- Born: Michael Logan Gonne Redhead 30 December 1929
- Died: 31 August 2020 (aged 90)

Education
- Education: Westminster School University College London (PhD, 1970)
- Thesis: The Quantum Theory of Electron-Electron and Positron-Electron Collisions (1970)
- Doctoral advisor: Leonardo Castillejo

Philosophical work
- Era: Contemporary philosophy
- Region: Western philosophy
- School: Analytic Scientific structuralism
- Institutions: Wolfson College, Cambridge King's College London
- Doctoral students: Steven French
- Main interests: Metaphysics Philosophy of physics
- Notable ideas: Experimental metaphysics

= Michael Redhead =

British academic (1929–2020)

Michael Logan Gonne Redhead (30 December 1929 - 31 August 2020) was a British academic and philosopher of physics.

==Biography==
Redhead was born on 30 December 1929 in London and educated there at Westminster School.

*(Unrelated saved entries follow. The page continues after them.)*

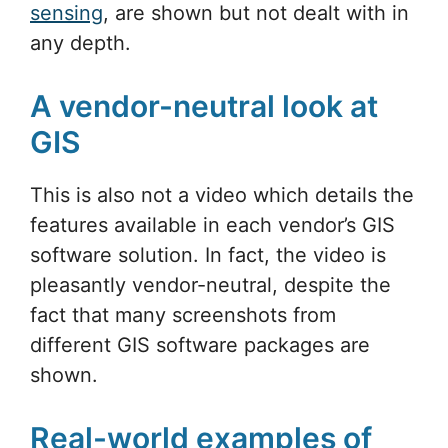
sensing
, are shown but not dealt with in
any depth.
A vendor-neutral look at
GIS
This is also not a video which details the
features available in each vendor’s GIS
software solution. In fact, the video is
pleasantly vendor-neutral, despite the
fact that many screenshots from
different GIS software packages are
shown.
Real-world examples of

Redhead was Centennial Professor in CPNSS (Centre for Philosophy of Natural and Social Science) at the London School of Economics and Political Science.

Redhead was an Emeritus Fellow of Wolfson College, Cambridge, and was Vice-President (1992–1996) and Acting President 1992 and 1993, Wolfson College, and formerly Head, CU Dept of History and Philosophy of Science.

He died on 31 August 2020 at the age of 90.